An optional list of alternative identifiers for this individual. These should be in the form of rstcurie`s and hence have a corresponding :ref:`rstresource listed in the MetaData. These should not be used elsewhere in the phenopacket as this will break the assumptions required for using the id field as the primary identifier. This field is provided for the convenience of users who may have multiple mappings to an individual which they need to track.

date_of_birth

This element represents the date of birth of the individual as an ISO8601 UTC timestamp that is rounded down to the closest known year/month/day/hour/minute. For example:

  • “2018-03-01T00:00:00Z” for someone born on an unknown day in March 2018
  • “2018-01-01T00:00:00Z” for someone born on an unknown day in 2018
  • empty if unknown/ not stated.

See here for more information about timestamps.

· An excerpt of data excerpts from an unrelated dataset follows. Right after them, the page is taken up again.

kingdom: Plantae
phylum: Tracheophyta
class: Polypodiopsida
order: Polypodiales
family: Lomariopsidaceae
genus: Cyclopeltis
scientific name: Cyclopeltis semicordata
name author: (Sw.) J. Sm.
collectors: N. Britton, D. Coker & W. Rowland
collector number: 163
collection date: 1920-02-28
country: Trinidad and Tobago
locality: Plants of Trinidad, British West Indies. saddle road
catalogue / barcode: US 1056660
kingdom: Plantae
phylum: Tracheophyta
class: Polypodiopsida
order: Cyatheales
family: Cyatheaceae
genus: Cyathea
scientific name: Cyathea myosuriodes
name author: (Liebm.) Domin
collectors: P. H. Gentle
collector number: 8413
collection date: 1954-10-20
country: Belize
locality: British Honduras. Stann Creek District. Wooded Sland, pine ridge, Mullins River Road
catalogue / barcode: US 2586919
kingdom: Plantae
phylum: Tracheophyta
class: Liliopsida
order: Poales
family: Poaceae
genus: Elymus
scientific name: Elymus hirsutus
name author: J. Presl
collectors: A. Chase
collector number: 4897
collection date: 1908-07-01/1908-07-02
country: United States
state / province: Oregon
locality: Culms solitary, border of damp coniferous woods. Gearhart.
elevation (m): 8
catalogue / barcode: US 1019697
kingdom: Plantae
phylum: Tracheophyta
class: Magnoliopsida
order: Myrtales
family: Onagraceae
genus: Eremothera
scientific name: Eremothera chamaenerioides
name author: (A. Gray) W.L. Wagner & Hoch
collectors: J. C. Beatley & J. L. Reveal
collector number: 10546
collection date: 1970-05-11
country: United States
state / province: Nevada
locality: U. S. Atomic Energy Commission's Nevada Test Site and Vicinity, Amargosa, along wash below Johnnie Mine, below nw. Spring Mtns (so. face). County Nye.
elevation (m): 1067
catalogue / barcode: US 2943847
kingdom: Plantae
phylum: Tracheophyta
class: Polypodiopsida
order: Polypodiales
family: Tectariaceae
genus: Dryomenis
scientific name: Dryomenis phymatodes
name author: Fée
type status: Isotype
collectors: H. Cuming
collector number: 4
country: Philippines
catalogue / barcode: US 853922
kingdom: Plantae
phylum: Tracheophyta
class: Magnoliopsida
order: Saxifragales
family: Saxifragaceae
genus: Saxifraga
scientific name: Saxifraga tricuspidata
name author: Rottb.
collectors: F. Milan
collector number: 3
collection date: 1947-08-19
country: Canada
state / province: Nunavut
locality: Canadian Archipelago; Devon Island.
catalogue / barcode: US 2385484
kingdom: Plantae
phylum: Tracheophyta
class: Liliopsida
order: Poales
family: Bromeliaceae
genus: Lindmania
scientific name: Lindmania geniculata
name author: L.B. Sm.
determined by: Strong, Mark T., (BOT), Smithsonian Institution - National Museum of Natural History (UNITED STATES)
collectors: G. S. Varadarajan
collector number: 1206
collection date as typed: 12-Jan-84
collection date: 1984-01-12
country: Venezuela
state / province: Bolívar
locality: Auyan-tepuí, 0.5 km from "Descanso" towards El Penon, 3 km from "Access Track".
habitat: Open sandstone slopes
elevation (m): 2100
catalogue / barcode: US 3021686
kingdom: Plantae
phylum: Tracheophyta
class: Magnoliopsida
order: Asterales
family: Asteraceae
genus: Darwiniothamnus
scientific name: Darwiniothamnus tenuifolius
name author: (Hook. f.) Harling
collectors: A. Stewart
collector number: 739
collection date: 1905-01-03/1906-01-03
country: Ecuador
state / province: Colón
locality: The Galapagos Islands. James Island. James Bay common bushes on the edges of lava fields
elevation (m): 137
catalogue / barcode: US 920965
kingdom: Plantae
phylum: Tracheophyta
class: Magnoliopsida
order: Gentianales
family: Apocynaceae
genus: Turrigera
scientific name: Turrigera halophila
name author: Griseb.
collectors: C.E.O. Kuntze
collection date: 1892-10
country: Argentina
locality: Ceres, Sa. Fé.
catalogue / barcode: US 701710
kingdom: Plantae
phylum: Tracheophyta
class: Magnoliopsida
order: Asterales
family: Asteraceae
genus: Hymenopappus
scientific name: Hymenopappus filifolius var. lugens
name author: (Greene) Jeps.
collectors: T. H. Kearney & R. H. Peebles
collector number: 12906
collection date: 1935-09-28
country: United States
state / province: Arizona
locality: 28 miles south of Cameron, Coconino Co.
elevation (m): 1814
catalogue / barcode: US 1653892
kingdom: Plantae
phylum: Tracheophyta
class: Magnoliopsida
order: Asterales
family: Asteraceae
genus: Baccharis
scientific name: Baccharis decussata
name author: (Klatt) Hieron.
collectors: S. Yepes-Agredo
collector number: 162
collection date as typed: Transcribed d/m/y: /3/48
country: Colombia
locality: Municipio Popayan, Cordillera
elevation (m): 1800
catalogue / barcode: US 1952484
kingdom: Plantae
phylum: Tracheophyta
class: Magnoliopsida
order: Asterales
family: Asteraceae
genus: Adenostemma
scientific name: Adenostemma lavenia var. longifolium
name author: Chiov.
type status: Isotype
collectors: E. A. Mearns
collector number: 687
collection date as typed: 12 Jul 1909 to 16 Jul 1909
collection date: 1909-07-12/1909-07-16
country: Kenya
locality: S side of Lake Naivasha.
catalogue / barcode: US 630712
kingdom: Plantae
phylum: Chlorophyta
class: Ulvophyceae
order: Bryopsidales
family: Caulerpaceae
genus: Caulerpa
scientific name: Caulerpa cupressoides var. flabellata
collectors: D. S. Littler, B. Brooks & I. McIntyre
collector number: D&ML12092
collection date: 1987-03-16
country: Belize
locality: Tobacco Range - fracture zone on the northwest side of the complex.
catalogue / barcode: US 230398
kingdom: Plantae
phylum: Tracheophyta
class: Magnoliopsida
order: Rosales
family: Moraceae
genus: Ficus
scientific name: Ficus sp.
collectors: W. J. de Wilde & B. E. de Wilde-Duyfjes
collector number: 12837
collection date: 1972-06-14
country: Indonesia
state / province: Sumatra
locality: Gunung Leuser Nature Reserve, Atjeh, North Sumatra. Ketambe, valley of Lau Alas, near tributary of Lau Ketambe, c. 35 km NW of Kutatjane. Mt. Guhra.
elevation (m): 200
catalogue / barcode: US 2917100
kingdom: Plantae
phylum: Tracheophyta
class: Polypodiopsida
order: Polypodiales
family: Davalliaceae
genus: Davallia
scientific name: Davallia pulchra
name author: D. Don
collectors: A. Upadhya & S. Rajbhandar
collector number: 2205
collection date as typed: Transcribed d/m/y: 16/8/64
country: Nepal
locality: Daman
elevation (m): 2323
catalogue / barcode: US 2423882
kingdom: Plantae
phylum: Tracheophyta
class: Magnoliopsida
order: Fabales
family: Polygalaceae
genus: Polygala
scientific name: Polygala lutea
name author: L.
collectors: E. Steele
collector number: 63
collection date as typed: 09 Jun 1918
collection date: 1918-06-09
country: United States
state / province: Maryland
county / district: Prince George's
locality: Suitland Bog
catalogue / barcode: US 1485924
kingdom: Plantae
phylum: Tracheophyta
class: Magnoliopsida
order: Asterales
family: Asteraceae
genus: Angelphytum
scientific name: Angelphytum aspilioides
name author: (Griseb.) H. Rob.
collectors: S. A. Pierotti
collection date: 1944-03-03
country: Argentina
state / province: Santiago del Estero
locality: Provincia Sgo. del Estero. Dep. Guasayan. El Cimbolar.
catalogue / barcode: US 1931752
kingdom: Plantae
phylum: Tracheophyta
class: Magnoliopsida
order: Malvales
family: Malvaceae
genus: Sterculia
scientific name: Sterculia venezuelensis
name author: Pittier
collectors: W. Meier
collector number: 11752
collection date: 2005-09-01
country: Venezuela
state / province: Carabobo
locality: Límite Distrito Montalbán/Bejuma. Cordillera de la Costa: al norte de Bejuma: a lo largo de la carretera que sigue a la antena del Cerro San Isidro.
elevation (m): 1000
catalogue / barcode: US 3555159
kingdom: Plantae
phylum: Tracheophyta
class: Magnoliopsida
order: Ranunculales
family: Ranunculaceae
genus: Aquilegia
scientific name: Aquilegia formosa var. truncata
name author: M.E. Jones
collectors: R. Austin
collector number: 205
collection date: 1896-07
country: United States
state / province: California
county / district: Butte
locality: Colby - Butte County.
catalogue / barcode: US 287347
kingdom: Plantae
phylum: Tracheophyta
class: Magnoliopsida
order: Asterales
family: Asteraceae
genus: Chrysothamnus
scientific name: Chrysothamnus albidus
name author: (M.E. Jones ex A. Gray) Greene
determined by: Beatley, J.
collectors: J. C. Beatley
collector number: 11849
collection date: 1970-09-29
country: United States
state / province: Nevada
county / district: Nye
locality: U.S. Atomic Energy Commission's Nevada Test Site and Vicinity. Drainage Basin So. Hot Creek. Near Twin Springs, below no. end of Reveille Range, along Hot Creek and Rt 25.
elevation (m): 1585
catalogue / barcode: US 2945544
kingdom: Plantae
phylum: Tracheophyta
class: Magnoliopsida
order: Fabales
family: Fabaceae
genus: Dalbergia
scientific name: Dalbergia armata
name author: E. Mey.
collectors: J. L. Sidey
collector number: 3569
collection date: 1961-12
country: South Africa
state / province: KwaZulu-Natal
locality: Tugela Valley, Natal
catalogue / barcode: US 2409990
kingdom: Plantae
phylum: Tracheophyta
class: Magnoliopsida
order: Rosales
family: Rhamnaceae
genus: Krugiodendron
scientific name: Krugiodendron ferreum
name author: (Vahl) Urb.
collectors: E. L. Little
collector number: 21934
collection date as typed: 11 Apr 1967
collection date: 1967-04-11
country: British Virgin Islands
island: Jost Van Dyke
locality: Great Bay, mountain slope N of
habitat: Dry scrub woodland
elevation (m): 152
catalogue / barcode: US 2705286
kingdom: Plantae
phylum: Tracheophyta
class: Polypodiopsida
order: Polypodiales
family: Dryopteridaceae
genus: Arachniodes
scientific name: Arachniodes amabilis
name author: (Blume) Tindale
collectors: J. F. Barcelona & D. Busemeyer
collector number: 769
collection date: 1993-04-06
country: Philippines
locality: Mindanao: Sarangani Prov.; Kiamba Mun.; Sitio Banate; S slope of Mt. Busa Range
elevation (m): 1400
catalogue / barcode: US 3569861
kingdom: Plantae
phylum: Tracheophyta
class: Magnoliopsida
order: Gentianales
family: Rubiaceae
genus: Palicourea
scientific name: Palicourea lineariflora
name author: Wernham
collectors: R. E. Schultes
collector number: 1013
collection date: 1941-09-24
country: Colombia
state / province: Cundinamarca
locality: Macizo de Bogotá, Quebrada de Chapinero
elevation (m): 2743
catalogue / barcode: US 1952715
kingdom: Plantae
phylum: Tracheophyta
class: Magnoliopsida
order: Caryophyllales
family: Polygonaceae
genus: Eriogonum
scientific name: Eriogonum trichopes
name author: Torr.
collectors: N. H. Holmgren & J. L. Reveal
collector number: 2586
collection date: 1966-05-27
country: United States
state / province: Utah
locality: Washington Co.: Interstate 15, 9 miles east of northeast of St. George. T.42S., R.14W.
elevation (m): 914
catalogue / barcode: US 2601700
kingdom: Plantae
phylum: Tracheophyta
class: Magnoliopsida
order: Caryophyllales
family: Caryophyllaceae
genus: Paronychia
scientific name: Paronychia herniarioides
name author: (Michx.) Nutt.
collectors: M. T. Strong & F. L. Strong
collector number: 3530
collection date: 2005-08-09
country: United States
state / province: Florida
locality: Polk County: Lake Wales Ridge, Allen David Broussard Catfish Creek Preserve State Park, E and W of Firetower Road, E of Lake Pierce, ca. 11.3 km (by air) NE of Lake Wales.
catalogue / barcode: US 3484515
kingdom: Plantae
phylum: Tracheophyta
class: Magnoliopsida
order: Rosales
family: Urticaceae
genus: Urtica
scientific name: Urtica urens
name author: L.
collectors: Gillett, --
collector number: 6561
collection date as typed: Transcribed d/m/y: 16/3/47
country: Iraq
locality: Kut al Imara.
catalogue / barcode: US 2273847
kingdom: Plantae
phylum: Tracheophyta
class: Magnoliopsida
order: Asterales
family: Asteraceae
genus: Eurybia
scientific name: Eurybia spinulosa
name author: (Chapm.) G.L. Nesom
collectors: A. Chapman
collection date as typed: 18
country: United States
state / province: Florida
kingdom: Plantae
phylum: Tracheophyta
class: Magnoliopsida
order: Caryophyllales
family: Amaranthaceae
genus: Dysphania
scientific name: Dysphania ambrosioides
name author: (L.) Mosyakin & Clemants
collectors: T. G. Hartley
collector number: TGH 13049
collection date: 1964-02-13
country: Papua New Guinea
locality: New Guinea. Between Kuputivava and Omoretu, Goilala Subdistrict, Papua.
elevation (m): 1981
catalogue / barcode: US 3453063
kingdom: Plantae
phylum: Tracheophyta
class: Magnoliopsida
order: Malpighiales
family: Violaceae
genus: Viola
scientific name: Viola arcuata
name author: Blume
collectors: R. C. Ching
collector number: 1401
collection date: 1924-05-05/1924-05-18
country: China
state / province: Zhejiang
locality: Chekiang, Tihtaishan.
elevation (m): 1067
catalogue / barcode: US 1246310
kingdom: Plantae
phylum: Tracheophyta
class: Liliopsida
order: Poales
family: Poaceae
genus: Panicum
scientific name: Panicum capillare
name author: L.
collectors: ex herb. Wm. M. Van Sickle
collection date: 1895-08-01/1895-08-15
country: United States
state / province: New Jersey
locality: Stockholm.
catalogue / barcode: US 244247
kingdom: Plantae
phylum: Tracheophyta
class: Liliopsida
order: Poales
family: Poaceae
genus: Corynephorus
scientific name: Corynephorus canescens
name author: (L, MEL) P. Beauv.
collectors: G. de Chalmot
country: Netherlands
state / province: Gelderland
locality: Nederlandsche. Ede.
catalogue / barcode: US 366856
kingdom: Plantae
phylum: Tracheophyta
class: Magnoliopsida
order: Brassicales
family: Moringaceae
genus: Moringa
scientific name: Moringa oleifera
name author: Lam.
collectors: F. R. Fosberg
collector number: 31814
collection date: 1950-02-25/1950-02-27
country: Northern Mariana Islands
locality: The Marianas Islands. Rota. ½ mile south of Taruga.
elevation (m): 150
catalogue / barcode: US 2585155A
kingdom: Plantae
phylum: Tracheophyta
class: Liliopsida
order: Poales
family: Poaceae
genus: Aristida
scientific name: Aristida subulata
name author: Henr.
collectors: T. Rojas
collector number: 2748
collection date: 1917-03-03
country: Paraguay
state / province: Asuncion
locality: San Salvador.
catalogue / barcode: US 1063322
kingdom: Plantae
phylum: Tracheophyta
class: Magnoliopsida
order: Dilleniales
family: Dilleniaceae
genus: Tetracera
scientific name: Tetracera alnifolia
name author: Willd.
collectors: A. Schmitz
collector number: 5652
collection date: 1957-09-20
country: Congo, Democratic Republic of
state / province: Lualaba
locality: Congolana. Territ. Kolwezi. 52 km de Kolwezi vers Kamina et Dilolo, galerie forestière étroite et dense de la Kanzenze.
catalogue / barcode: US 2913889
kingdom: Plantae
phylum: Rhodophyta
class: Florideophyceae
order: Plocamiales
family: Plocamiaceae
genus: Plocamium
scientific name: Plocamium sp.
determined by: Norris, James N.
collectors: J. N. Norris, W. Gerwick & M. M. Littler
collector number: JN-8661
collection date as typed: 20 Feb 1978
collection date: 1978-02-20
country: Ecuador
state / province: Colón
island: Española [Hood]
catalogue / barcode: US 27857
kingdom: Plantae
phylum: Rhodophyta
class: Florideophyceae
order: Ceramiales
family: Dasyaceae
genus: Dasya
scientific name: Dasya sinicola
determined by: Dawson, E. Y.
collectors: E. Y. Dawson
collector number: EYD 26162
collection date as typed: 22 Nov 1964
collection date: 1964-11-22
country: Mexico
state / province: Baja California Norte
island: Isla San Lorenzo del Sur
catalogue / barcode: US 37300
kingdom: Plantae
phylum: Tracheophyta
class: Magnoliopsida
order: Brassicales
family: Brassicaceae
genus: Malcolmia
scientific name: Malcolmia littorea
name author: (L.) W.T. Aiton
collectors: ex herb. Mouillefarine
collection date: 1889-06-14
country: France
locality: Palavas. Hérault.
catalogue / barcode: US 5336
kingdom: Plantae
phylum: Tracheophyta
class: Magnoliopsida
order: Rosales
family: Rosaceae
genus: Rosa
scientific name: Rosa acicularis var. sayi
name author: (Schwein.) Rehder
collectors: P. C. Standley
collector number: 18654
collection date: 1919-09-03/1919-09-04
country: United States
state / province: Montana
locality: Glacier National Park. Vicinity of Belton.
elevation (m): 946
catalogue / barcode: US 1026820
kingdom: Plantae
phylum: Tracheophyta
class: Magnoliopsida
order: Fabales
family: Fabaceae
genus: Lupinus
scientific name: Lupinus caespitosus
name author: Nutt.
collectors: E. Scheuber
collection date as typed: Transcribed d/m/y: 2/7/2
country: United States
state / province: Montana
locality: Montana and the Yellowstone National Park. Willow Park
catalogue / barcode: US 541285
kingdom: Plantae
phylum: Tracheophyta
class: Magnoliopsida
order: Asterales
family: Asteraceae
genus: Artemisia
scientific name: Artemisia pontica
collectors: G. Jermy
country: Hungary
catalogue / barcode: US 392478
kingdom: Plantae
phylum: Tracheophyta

The element is provided for use cases within protected networks, but it many situations the element should not be used in order to protect the privacy of the individual. Instead, the Age element should be preferred.

age

An age object describing the age of the individual at the time of collection of biospecimens or phenotypic observations reported in the current Phenopacket. It is specified using either an Age element, which can represent an Age in several different ways, or an AgeRange element, which can represent a range of ages such as 10-14 years (age can be represented in this was to protect privacy of study participants).

sex

Phenopackets make use of an enumeration to denote the phenotypic sex of an individual. See Sex.

karyotypic_sex

Phenopackets make use of an enumeration to denote the chromosomal sex of an individual. See KaryotypicSex.

taxonomy

For resources where there may be more than one organism being studied it is advisable to indicate the taxonomic identifier of that organism, to its most specific level. We advise using the codes from the NCBI Taxonomy resource. For instance, NCBITaxon:9606 is human (homo sapiens sapiens) and or NCBITaxon:9615 is dog.